- Explore the material:
A) Copy from the flight-planning discussion, word for word, the passage from "The most important" up to and including "you down safely.".
B) In the flight-planning discussion, what does Roger Long call the most important VFR flight instrument?

- Excerpt:
I saw a favorably impressive demonstration of an electronic gizmo, like
Sporty's E6B. If it weren't for batteries and LCD screen, I'd probably have
one. For now, I use the calculator functions of the KLN-89B in the panel to
back up my whiz-wheel.
Do it the way it works best for you, Roger. What makes you warm and
fuzzy makes flying the best.

Regards,

Casey

Roger Long
August 5th 03, 01:25 PM
Ah, I smell a philosophical difference. Since I'm not flying over trackless
wastes, have Loran, GPS, VOR's, finger on the sectional, etc., the plan is
just that, a plan. Like a battle plan, it starts to degrade at first
contact with reality.

The purpose of the spreadsheet is to give me the best prediction of fuel
burn, arrival times, and initial headings that can be generated a couple
hours before leaving for the airport. The probability that conditions will
change significantly is fairly low. Even lower is the probability that the
conditions I encounter will exactly match the forecasts. Although the plan
is a valuable guide to the flight and rough reality check on in-flight
calculations, it's really more of a "Pick me up at the airport at ____" tool
than a "where am I now" tool.

If I get a final briefing and find out that the winds are say 10% stronger
and have veered 30 degrees, I probably wouldn't rework the whole thing but
just make top of the head adjustments to the numbers. Initial headings are
just a convenience to help me settle down on the electric box's "Direct to"
pointer. Similarly, if I start running ahead or behind of my times to
waypoints, I'll just project ahead a similar approximate correction.

The spreadsheet is not a substitute for the Wiz Wheel or Electronic E6B. If
there is a significant change, say a 10 knot tailwind swinging around to a
25 knot headwind, I might sit down and rework the whole thing by hand with
the blank sheets I carry in my flight bag. More likely, in that case, I'll
be worried about the time, just make an overall correction, and interpolate
the rest as I go along. The plan, even though based on different wind
assumptions, still makes those gut estimates easier. Since I don't have a
$1000 headset or Oregon Aero seats, I don't fly very deep into my fuel
reserves anyway.

I have yet to find a reason to fiddle with the E6B in flight. There are too
many other ways to get the same answers while keeping eyes outside the
cockpit. Set your heading without wind correction, pick a landmark on the
horizon, then pick one closer. Crab until they stay in line, then hold that
course. Fly 10% of the distance to a waypoint and time it, now you know
your arrival ETA.

The most important VFR flight instrument is still the sectional on the lap
and the fingernail. When the GPS blips off, or the panel goes dark, that's
what will get you down safely.

--
Roger Long

Roger Long
August 5th 03, 07:13 PM
There are still significant errors in ground speed. I'm trying to figure
out why.

- Given records:
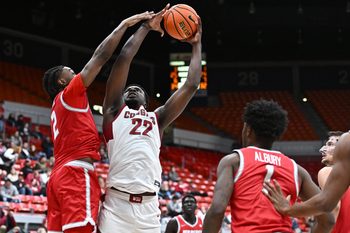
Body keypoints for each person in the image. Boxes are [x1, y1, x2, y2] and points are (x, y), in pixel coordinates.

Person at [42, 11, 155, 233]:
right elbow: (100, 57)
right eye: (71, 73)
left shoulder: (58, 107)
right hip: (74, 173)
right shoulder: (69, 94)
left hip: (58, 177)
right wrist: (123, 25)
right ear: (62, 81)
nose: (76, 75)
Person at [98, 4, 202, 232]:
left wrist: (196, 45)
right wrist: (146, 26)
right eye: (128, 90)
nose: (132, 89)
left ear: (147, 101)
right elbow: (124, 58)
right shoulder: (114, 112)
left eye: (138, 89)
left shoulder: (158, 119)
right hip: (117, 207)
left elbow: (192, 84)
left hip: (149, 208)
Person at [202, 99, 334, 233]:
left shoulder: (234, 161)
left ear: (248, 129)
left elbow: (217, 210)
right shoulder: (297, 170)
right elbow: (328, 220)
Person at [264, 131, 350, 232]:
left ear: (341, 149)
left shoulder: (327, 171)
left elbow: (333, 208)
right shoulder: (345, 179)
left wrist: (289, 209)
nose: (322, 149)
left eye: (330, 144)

==

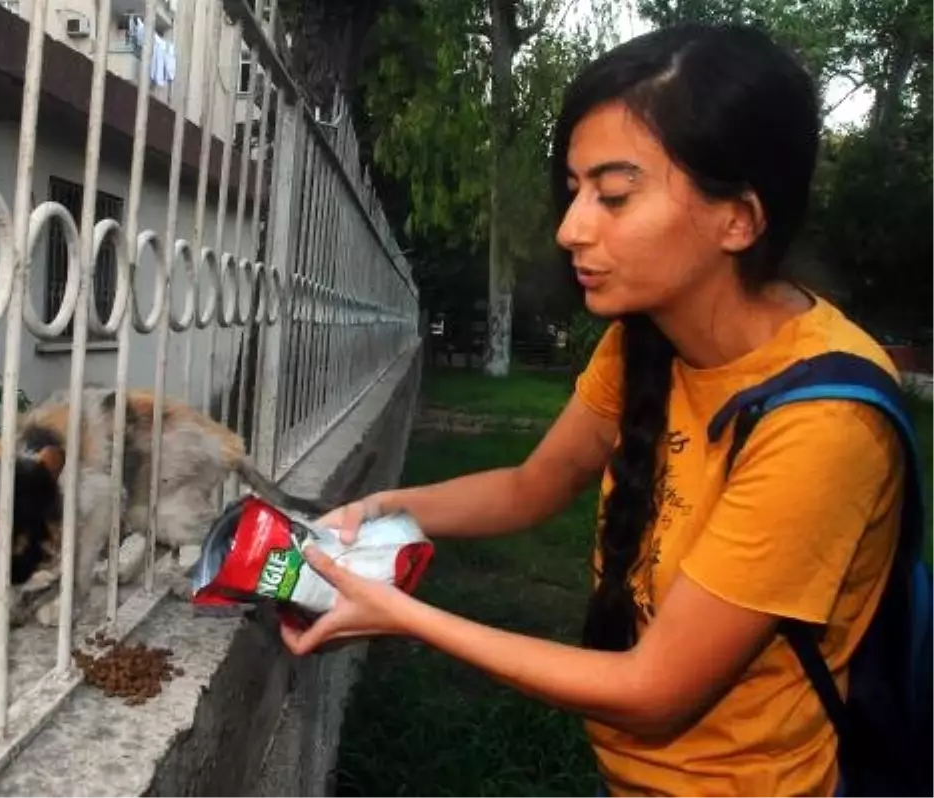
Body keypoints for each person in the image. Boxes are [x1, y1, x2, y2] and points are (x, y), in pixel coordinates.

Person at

- Outputs for the tasks:
A)
The most important VFR flight instrument is still the sectional on the lap
and the fingernail. When the GPS blips off, or the panel goes dark, that's
what will get you down safely.

B) The sectional on the lap and the fingernail.